> **Tasks to complete**:
1. Check whether each statement agrees with the Edwards passage. Mark each yes or no and quote the exact words from the passage that decide it. (a) Edwards's Treatise on the Religious Affections appeared in 1746. (b) Edwards accepted the Puritan order of steps as the one way to salvation. (c) Edwards served a Presbyterian congregation in New York from 1723 to 1726.
2. Write out the Edwards passage from "So Edwards aimed" to "serious ill health.", substituting "Yale College" for "Yale" wherever it appears.

> **Page excerpt**:
* * * * * * * * *

Distinguished saints
From his conversion onward, Edwards remained fascinated with the problem of how to tell whether a Christian's professed faith was truly real and saving. He contemplated the question throughout the Awakening in the 1730s and 1740s, and eventually gave the subject his fullest and most influential treatment in his Treatise on the Religious Affections (1746). Why was the question of such concern to him?
First, Edwards inherited a common Puritan concern about "temporary faith." This idea, introduced by John Calvin, is a way of explaining the fact that church members sometimes fall away after years of faithful service, even though the Calvinist doctrine of the perseverance of the saints ("once saved, always saved") insists that true Christians cannot fall away. The way of squaring this circle was to suggest that there is something that looks like true faith but is not—temporary faith. Thus, finding distinguishing marks of true faith becomes a necessity.
Second, Puritans responded to this problem by identifying a particular set of steps in a particular order as "the" way to salvation. Edwards disagreed with this aspect of the tradition. It fitted neither his own experience nor his pastoral observation. Thus, when he discussed how to identify true faith, he was sometimes aiming a critique at this tradition—a tradition now remote for most modern readers.
Third, in his cultural context, Edwards believed—as many still do—that fallen humanity is inherently religious. There is that within us that desires spiritual fulfillment; as Augustine put it, "thou hast made us for thyself, and our hearts are restless till they find their rest in thee." However, while today unsaved "seekers" for religious satisfaction might find it in myriad fashionable religious practices, in Edwards's New England, options were limited. Such seekers likely dwelt in the margins of the church, where they might appear to be zealous Christians while actually not being Christ-centered at all. Thus the issue of genuineness confronted the pastor in unavoidable ways.
So Edwards aimed to identify "The Distinguishing Marks of the Spirit of God."
The makings of genius
That all lay in the future, however. Meanwhile, Edwards went to the Collegiate School, a new and troubled college, later to be called Yale, to train for the ministry. After graduating, he served, from 1723 to 1726, a Presbyterian congregation in New York. Then he came back to Yale to teach. While there, he suffered serious ill health.
Some time during this period, Edwards read and was deeply influenced by Locke's Essay Concerning Human Understanding.
The precise date is difficult to determine, but a story told by one of his first biographers, which had a precocious, teenaged Jonathan reading it "with great delight and profit," is almost certainly false. (It was based in part on an assumption that a philosophical notebook Edwards kept, Notes on the Mind, was written very early in his career. Recent chemical analyses of the inks used in that notebook show that the entries in fact span his adult life. We can also now trace with some exactness when copies of Locke's work arrived at Yale, which again casts doubt on the older story.)

* * * * * * * * *

> **Dataset content**:
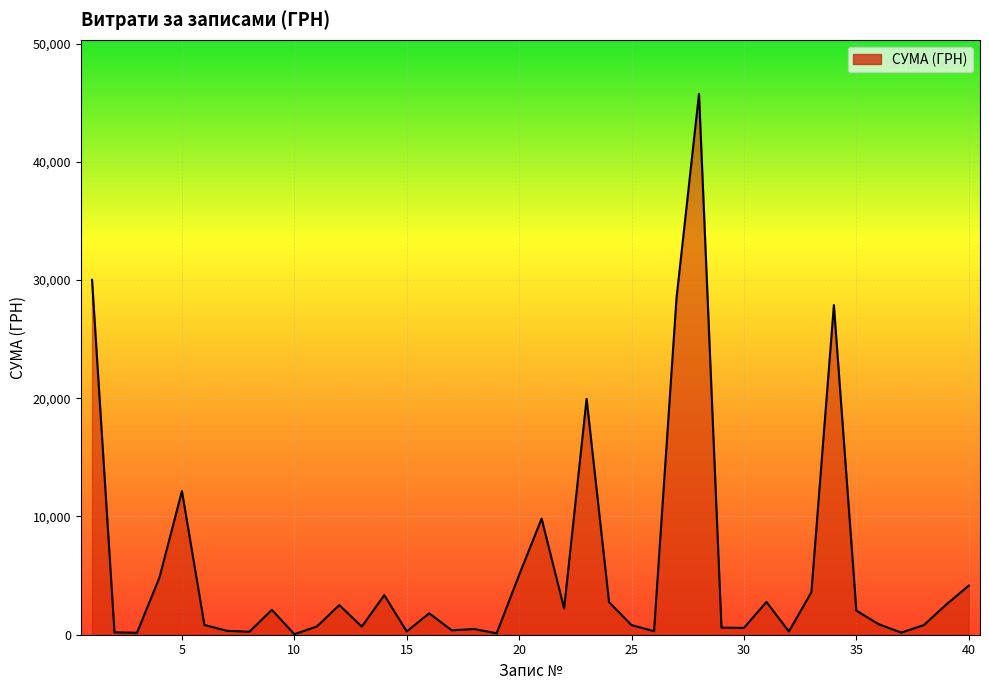

What is the difference between the maximum and minimum values?

45694.4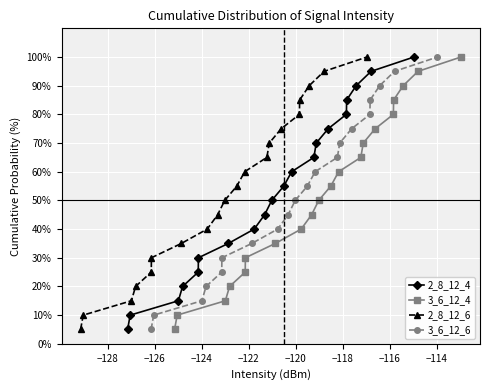

What is the sum of all 2_8_12_6 values?

1050.0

* * * * * * * * *

> **Solution set**:
1.
(a) Yes: "Treatise on the Religious Affections (1746)"
(b) No: "Edwards disagreed with this aspect of the tradition."
(c) Yes: "he served, from 1723 to 1726, a Presbyterian congregation in New York"

2.
So Edwards aimed to identify "The Distinguishing Marks of the Spirit of God."
The makings of genius
That all lay in the future, however. Meanwhile, Edwards went to the Collegiate School, a new and troubled college, later to be called Yale College, to train for the ministry. After graduating, he served, from 1723 to 1726, a Presbyterian congregation in New York. Then he came back to Yale College to teach. While there, he suffered serious ill health.